• READING PASSAGE:
2-(Trimethylsilyl)ethoxymethyl chloride
- Names: Preferred IUPAC name [2-(Chloromethoxy)ethyl]tri(methyl)silane

Identifiers
- CAS Number: 76513-69-4;
- 3D model (JSmol): Interactive image;
- ChemSpider: 2006421;
- ECHA InfoCard: 100.071.328
- EC Number: 278-483-4;
- PubChem CID: 2724271;
- UNII: G8Q8Y64LT8;
- CompTox Dashboard (EPA): DTXSID10227327 ;

Properties
- Chemical formula: C_{6}H_{15}ClOSi
- Molar mass: 166.72 g·mol^{−1}
- Appearance: Colorless liquid
- Boiling point: 57–59 °C (330–332 K) (8 mmHg)

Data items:
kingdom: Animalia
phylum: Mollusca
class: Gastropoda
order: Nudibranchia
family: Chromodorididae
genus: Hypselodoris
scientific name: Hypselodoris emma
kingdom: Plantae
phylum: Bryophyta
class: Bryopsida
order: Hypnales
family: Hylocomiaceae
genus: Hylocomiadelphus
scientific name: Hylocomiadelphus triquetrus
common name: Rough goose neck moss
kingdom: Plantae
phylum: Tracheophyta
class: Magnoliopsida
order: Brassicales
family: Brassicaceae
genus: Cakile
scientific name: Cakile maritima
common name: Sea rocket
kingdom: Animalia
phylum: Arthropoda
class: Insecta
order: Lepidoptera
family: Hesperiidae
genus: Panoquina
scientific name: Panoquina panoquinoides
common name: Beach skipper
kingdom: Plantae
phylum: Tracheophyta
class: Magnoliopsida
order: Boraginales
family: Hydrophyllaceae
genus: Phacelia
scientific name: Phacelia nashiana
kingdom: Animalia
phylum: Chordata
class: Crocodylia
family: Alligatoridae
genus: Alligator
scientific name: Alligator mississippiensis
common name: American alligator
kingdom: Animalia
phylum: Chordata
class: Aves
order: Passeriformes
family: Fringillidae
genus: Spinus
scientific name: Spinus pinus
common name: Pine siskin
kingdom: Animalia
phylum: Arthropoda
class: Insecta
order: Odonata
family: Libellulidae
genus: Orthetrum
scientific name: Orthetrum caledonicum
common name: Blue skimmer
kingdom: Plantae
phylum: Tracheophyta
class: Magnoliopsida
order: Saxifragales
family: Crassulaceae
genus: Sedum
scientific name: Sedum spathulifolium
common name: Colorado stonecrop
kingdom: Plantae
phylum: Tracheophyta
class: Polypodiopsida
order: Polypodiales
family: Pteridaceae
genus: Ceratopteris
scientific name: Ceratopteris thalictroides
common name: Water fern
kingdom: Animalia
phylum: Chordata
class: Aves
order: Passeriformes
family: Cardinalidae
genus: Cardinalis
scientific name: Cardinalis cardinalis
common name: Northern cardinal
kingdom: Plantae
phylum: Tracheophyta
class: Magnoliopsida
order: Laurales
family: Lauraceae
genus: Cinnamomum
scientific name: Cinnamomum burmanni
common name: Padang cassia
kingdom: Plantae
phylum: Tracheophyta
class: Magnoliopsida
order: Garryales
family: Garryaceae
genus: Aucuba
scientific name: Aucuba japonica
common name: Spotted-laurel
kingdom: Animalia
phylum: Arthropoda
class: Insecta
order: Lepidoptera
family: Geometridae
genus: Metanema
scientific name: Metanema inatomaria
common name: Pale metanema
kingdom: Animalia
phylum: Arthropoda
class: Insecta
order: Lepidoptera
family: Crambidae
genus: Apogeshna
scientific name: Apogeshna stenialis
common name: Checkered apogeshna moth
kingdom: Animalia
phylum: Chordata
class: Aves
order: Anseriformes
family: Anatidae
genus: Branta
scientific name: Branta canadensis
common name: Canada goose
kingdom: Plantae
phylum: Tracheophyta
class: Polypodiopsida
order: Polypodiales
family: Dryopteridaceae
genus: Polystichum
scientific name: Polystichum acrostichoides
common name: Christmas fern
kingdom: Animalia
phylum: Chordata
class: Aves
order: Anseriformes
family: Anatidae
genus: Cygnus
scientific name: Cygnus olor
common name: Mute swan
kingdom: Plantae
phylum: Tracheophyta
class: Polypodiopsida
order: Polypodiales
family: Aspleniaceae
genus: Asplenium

• EXERCISE TASKS:
a – Do these statements agree with the entry on 2-(trimethylsilyl)ethoxymethyl chloride? (i) The compound is a colorless liquid. (ii) Its molar mass is 166.72 g·mol^{−1}. (iii) Its boiling point of 57–59 °C is given at normal atmospheric pressure. Answer yes or no for each, quoting the deciding words from the entry.
b – Can you rewrite the section of the entry on 2-(trimethylsilyl)ethoxymethyl chloride that begins "Chemical formula" as one short sentence that keeps its main facts?
c – Could you carry on the entry on 2-(trimethylsilyl)ethoxymethyl chloride from the point where it ends?
Nothing in the listing is needed here.

• RESULTS OF THE TASKS:
a –
(i) Yes: "Appearance: Colorless liquid"
(ii) Yes: "Molar mass: 166.72 g·mol^{−1}"
(iii) No: "Boiling point: 57–59 °C (330–332 K) (8 mmHg)"

b – The compound, C_{6}H_{15}ClOSi, has a molar mass of 166.72 g·mol^{−1}, is a colorless liquid, and boils at 57–59 °C (330–332 K) at 8 mmHg.

c –
- Hazards: GHS labelling:
- Pictograms: GHS02: Flammable GHS05: Corrosive
- Signal word: Danger
- Hazard statements: H226, H314
- Precautionary statements: P210, P233, P240, P241, P242, P243, P260, P264, P280, P301+P330+P331, P303+P361+P353, P304+P340, P305+P351+P338, P310, P321, P363, P370+P378, P403+P235, P405, P501

= 2-(Trimethylsilyl)ethoxymethyl chloride =

2-(Trimethylsilyl)ethoxymethyl chloride (SEM-Cl) is an organochlorine compound with the formula C_{6}H_{15}ClOSi, which was developed by Bruce H. Lipshutz during his work on the synthesis of N-methylmaysenine. It is used to protect hydroxyl groups, which can be cleaved with fluoride in organic solvents selectively under mild conditions. Typically tetrabutylammonium fluoride and caesium fluoride can be used as deprotection reagents. Alternatives such as magnesium bromide, lithium tetrafluoroborate and boron trifluoride etherate were also developed to deprotect SEM group.